Kate is very particular when it comes to selecting an audition piece. She looks for songs that match the tone of the musical, fit her voice or share the same composer as the show she is auditioning for.
The audition process for this year’s musical, The Hunchback of Notre Dame, spanned a total of three days: one day for singing, one for dancing and one for callbacks, which are a second audition for specific roles within a group of selected actors.
In the dance audition, the actors — each wearing a loosely attached numbered tag — formed lines onstage. Coleman and the choreographer, Wood Van Meter, quickly taught the dance to the actors and then watched them perform the routine in small groups.
Sophomore Rachel Chen, who’s been dancing since third grade, said she felt more confident during the dance audition than during the singing one. Like Wayman, Chen spent the summer preparing for her singing audition, listening to her audition songs as frequently as she could and singing them alongside a recording or an accompanying piano.
“I don’t really prepare for dance auditions. I usually stretch my splits — that way I can kick high and be warm,” Chen said. “I definitely prepare more for the singing audition because you know what to prepare. When you’re going into a dance audition, you’re kind of thrown into it.”
Having the entire summer to prepare for the singing audition is a luxury for the actors — they only have one night to learn their music for callbacks.
Junior Eli Blanks prepared with other actors for his callback for the lead male role of Quasimodo in the auditorium lobby, waiting patiently for the producer, senior Emily Mayo, to call him onstage. The other actors in the room loosened up before their auditions: they rehearsed their songs, danced, cracked jokes, even did massage trains.
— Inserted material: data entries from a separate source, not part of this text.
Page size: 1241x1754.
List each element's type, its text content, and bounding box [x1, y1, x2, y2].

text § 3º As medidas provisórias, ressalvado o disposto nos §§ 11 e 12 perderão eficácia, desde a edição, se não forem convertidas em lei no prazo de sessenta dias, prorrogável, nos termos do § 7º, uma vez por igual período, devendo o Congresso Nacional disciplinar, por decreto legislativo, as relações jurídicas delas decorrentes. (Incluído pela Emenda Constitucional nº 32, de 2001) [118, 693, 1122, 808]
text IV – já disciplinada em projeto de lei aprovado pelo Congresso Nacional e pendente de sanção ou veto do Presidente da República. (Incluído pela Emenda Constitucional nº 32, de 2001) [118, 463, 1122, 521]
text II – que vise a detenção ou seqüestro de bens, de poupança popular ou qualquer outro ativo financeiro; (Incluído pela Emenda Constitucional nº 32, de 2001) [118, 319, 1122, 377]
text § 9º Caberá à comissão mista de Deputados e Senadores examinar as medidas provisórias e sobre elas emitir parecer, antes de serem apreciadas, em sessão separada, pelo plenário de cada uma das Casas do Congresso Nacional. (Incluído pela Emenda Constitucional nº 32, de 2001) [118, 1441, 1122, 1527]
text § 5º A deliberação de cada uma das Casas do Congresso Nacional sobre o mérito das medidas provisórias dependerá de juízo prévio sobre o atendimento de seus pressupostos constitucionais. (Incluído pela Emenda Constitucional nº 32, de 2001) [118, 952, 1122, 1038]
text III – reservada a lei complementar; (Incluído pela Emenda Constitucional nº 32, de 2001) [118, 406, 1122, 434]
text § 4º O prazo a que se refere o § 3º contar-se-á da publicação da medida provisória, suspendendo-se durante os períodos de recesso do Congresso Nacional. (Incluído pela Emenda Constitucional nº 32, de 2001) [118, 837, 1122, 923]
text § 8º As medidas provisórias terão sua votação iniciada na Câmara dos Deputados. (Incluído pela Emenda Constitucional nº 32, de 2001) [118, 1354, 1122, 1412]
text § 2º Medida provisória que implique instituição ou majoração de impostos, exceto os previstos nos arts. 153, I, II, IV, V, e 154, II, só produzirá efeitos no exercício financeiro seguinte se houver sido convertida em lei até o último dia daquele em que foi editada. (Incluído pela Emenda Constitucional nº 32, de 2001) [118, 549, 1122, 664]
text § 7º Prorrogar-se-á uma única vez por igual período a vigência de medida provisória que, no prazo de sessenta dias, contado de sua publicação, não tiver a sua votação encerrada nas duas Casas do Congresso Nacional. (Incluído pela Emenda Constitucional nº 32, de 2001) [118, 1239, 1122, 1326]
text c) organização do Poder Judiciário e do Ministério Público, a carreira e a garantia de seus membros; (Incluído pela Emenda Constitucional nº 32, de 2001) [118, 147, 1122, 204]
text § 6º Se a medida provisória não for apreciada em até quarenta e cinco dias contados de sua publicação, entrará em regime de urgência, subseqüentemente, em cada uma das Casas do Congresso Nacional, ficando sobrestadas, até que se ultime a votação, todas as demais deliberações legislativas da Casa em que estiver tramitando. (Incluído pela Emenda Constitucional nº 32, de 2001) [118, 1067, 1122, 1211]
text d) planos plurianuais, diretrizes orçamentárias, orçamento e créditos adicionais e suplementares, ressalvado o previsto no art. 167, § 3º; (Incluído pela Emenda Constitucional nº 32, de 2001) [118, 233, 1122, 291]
But when Mayo cracked open the auditorium door to ask if anyone in the room was called back for the ensemble, the room froze.
“Everyone is doing weird things to stop them from being nervous,” Blanks said. “Personally, I worry practicing too much will throw out my voice. So we’re really just messing around, trying to make the time go by quicker before we actually get to go up and do our stuff.”
Toward the end of callbacks, the directors called Blanks and two other actors back once more to audition for Quasimodo. The directors decided to start with the song “Out There,” which Van Meter told the actors was one of the most emotional songs in Hunchback, Blanks said.
After the trio sang the song gathered around the piano, each actor lined up to sing it one by one. Blanks went first.
His audition wasn’t flawless, Blanks said. When the directors instructed him to start halfway into the song, he didn’t know the exact place to start singing. In fact, he had to restart several times because he had only practiced with the recording, not with someone playing the piano.
But soon after, he hit his stride at the climax of the song — Blanks’ favorite part — and by the end of the song, the emotion of his performance had moved the directors, Blanks said.
Walking off stage with his music and little Gatorade water bottle, Blanks was emotional too.
“When I actually got into the song, it was everything I’d ever hoped and dreamed it would be,” Blanks said. “When I sing that song, I feel like I really do live through the character.”
The students waited over the weekend, anxiously anticipating the release of the cast list. Finally, on Sunday night, the list revealed Blanks as Quasimodo; Wayman, Esmeralda (the female lead); and Chen, featured dancer.